PostNapisane: 31 maja 2008, 13:59
przez Matryx
Witam.
A ja dwa razy już miałem podobne zdarzenie. Dzisiaj wyjechałem z domu, przejechałem pól miasta i wyjechałem na autostradę, na której zacząłem przygazowywać, nie za ostro. Nagle poczułem jakby stracił moc i na 4 i 5 biegu kręcił maksymalnie do 2600 obrotów. Kiedy wrzuciłem na luz bez problemu zakręcił 4500 obrotów. Jakby pedał nie reagował na naciskanie.
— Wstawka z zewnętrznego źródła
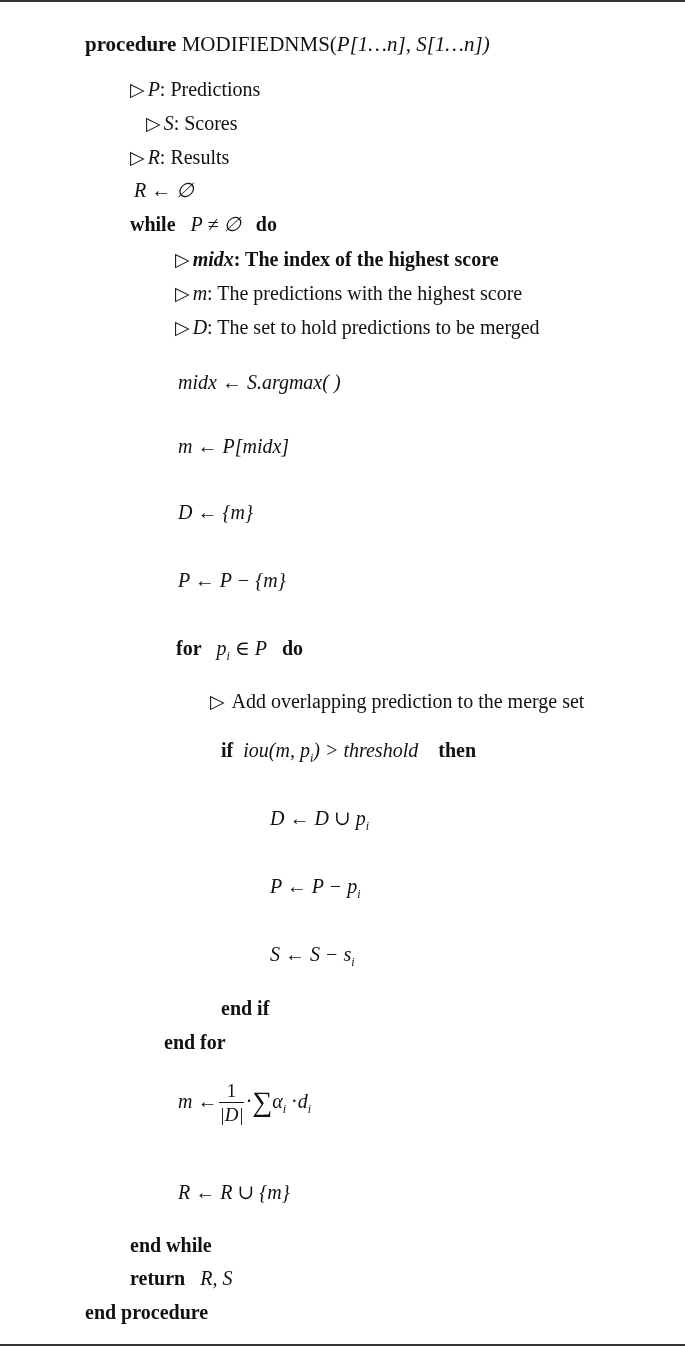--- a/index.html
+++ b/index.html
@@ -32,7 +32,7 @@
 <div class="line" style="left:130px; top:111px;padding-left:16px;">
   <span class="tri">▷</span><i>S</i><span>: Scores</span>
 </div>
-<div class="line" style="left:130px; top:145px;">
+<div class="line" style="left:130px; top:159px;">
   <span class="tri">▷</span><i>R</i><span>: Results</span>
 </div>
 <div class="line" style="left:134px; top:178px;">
Po dojechaniu do celu i 2 godzinnym postoju na autostradzie auto nie miało żadnych problemów, czuć było przyspieszenie i bez problemu pojechał 170 km/h i pewnie pojechał by więcej.
Za pierwszym razem gdy miałem taki objaw, to włączyłem tempomat i nim spróbowałem przygazować. I udało się. Po tej operacji auto chodziło juz poprawnie i nie musiałem nawet się nigdzie zatrzymywać.
Dodam tylko tyle, że ostatni tankuję na Neste, bo mam pod domem i może to jest błąd. Ale czy auo może tak się zachowywać na kiepskim paliwie? Podobno pompowtryskiwacze są bardzo wrażliwe na jakiść paliwa, ale ja ma normalna pompe wtryskową (silnik ASV).

Re: tryb awaryjny?

PostNapisane: 31 maja 2008, 15:24
przez kaCuCh
Wątpię, że to wina paliwa z Neste... też mam pod domem i tankuję na tej stacji już od 3 lat i nigdy nie miałem problemów spowodowanych złą jakością paliwa...

Re: tryb awaryjny?

PostNapisane: 31 maja 2008, 19:48
przez Matryx
Wiecie co, przeczytałem inny wątek i problem ten wystąpił po wizycie w ASO w Szczecinie na Golisza 10. Wymieniali mi filtr powietrza i od tego czasu miałem w/w problemy. Pewnie styk przy filtrze powierza nie zaskoczył. Odłączyłem go i popsikałem WD40. Zobaczymy jak to podziała. Co by nie było odradzam wszystkim wizytę w ASO.
Skasowali mnie 155 zł za wymianę 2 filtrów: powietrza i klimatyzacji. Polacam natomiast firmę AUTO ARS ze Szczecina na Krakowskiej. Może jest to reklama, ale od 10 lat do nich jeżdzę i ani razu nie postawili złej diagnozy.